We’ve all had it happen, go into the fridge to make a salad or grab some carrots and everything is wilted and looking a little worse for wear. So what do we do? Inevitably we toss it, I mean who wants to eat rubber carrots? Not me!

The good news is, you no longer have to toss those rubber carrots or your wilted greens. Storing vegetables in the fridge can be a challenge as there are a lot of factors that will influence the life of your produce. How fresh was it when you bought it? The temperature of your fridge and even where you place your produce in your fridge can all affect its life cycle.

Fresh produce is key! Produce that you buy at the grocery store, while it may look fresh is not as freshly picked as produce you get at a farmers market. Produce in the grocery s several days before it appears on the shelf, and when produce only lasts so long this is already cutting into your shelf life. Visiting local farmers markets, where the produce is often picked that day or the night before is the best way to get the freshest produce possible.

How cold is your fridge? Is your fridge’s temperature regulated throughout, meaning is the back of the shelf just as cold as the front of the shelf? Unfortunately, the answer is probably not. You may have already realized that food sitting in the back can often freeze. Even if your fridge is brand new it can still have problems keeping the temperature even throughout. How many times you open and close your fridge during the day can also greatly affect the temperature, as the cold air will escape every time you open it, which is why you have probably heard to not stand in front of the fridge with the door open looking for something to eat.

Do you use your crispers – the drawers at the bottom of the fridge?
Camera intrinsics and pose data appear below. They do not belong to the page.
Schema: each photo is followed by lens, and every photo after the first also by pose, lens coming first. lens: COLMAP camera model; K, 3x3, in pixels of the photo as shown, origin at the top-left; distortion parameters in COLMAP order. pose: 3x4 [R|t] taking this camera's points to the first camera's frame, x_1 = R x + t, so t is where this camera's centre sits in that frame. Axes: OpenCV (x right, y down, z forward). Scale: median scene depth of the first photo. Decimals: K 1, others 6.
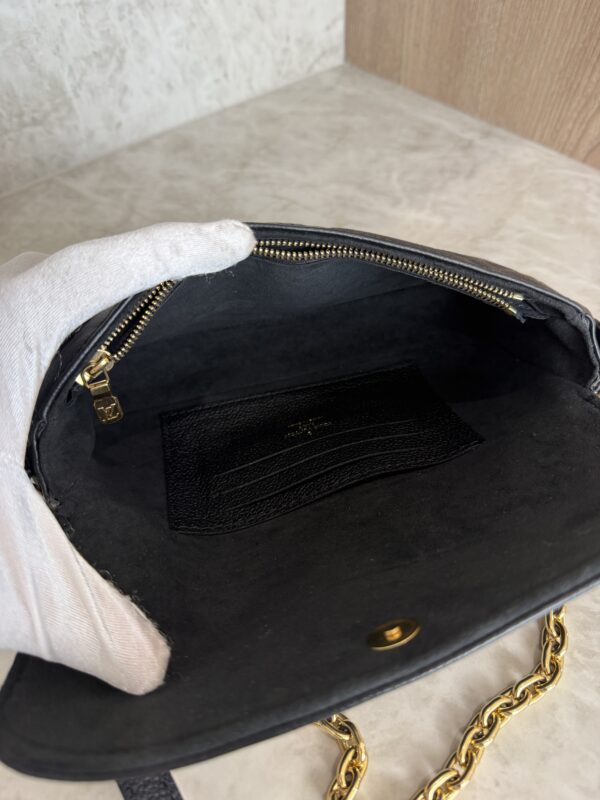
lens RADIAL K [[590.9, 0, 300.0], [0, 590.9, 400.0], [0, 0, 1]] dist [-0.042595, 0.008389]
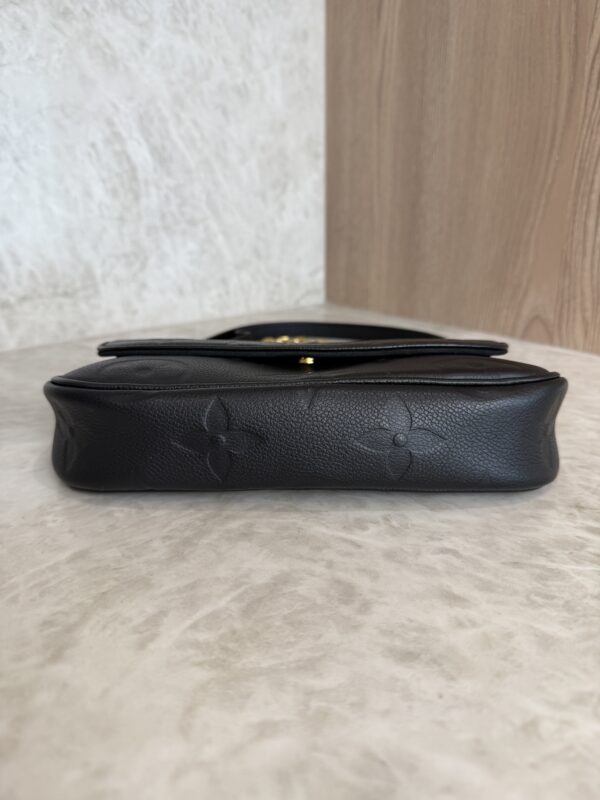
lens RADIAL K [[590.9, 0, 300.0], [0, 590.9, 400.0], [0, 0, 1]] dist [-0.042595, 0.008389]
pose [[0.999497, 0.022872, -0.021989, 0.069503], [-0.030937, 0.856319, -0.515519, 0.322910], [0.007038, 0.515940, 0.856596, 0.048517]]
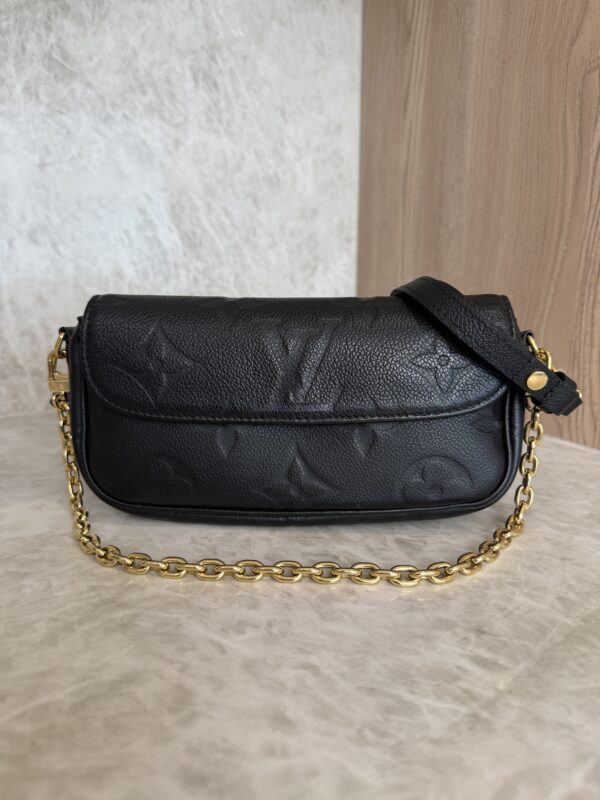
lens RADIAL K [[584.8, 0, 302.2], [0, 584.8, 401.1], [0, 0, 1]] dist [-0.035971, 0.009209]
pose [[0.981426, 0.068960, -0.179016, 0.249981], [-0.162213, 0.796491, -0.582486, 0.277540], [0.102416, 0.600706, 0.792883, 0.031604]]
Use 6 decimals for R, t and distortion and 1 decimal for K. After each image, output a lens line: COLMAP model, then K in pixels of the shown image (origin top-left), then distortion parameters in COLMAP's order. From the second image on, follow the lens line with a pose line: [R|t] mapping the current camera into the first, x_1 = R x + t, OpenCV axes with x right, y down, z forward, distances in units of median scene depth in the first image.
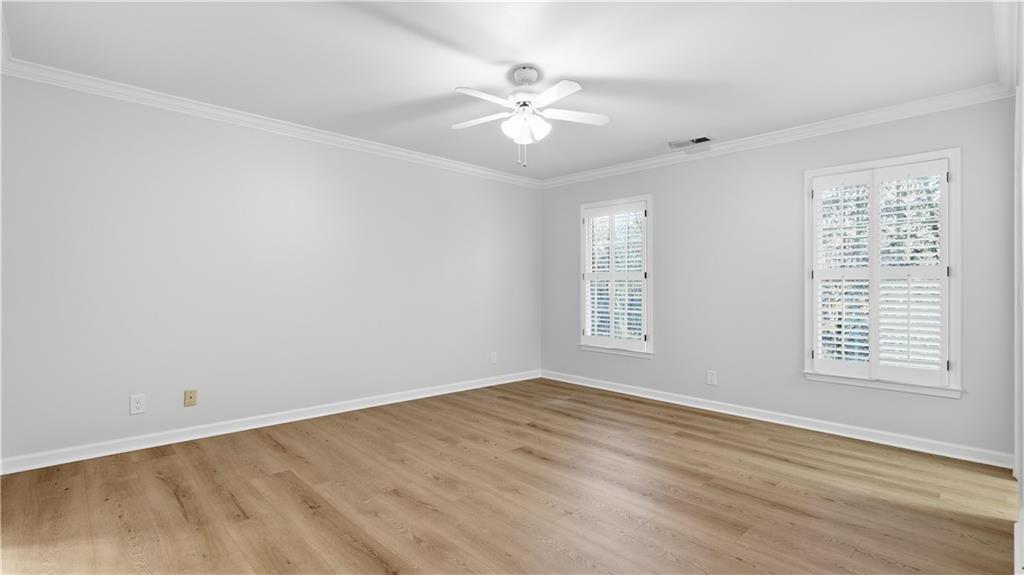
lens RADIAL K [[479.4, 0, 509.9], [0, 479.4, 284.3], [0, 0, 1]] dist [0.000398, 0.001662]
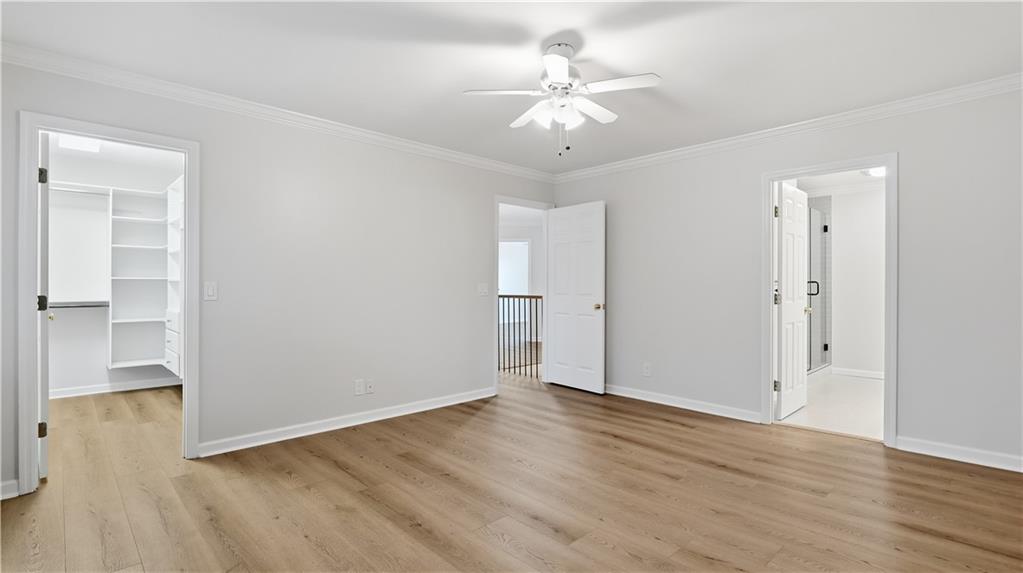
lens RADIAL K [[478.9, 0, 512.8], [0, 478.9, 285.1], [0, 0, 1]] dist [0.000398, 0.001662]
pose [[-0.999960, -0.007158, -0.005406, 0.136161], [-0.007107, 0.999930, -0.009434, 0.007180], [0.005473, -0.009396, -0.999941, 2.066056]]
They often have a sliding vent that will help you to maximize the life of your produce, often having one setting for veggies and one setting for fruit. I personally have had a constant battle with the drawers and which items go in which, and what if you have so much produce (as I often do) that it doesn’t even fit in the drawers?

Regardless of your fridge, there is a way to save your trash can or your compost from those carrots you bought 5 days ago. The answer = cold water!

When vegetables are wrinkled or your greens are wilted and shrinking up, they are simply dehydrated. If you think about how much water is contained in your produce and the look of them after sitting in the fridge for a week it makes sense. Now slimy produce is a whole other story and there is no quick resolve for that except to toss it in the compost.

I buy a lot of Kale, and if its not eaten within 2 or 3 days it starts to look tired and limp, but you can bring it new life. Follow these steps to save your tired and wilted veggies from the compost, at least for a few more days!

  • Separate Your Veggies
    • Put your veggies in groups, put all the greens together. Carrots & Potatoes together and even Celery.
    • Different types of veggies will take different amounts of time based on their density. Leafy greens will take less time than Carrots or Potatoes.
    • Cut off any parts that don’t look like you should keep them (bruises, browning or sliminess)
  • Run Cold Water from the Tap
    • You want the water to be really cold, as cold as you can get it. I often leave the tap running on cold while I prepare my veggies and putting them in the bowl.
  • Find a Mixing Bowl or Dish Large Enough to Hold Your Veggies
    • You need a dish big enough that you can submerge your produce in it without having to chop it all up.
    • Mixing bowls work great, or roasting pans.
  • Put Your Veggies in the Dish & Cover with Cold Water
    • You want to make sure that you get them covered in water, leafy greens can be a bit of a challenge as they tend to float somewhat so you will need to monitor them and turn them over in the cold water.
  • Let Sit and Absorb the Water
    • How long, really depends on your veggies and how wilted they are.
    • Carrots and potatoes or any other veggie that is really dense can take quite awhile, but you can leave them there for hours. No harm will come to them by leaving them overnight or forgetting about them.
    • Leafy greens – be careful with how long you leave them in, you can see them renew and get crunchy. When they are crunchy take them out of the water. Don’t leave leafy greens in the water longer than 3-4 hours, the leaves will start to turn yellow or brown and then you won’t want to eat them.

Have you tried to save your wilted veggies? What veggies have you tried? Have you found any other tricks that work for you?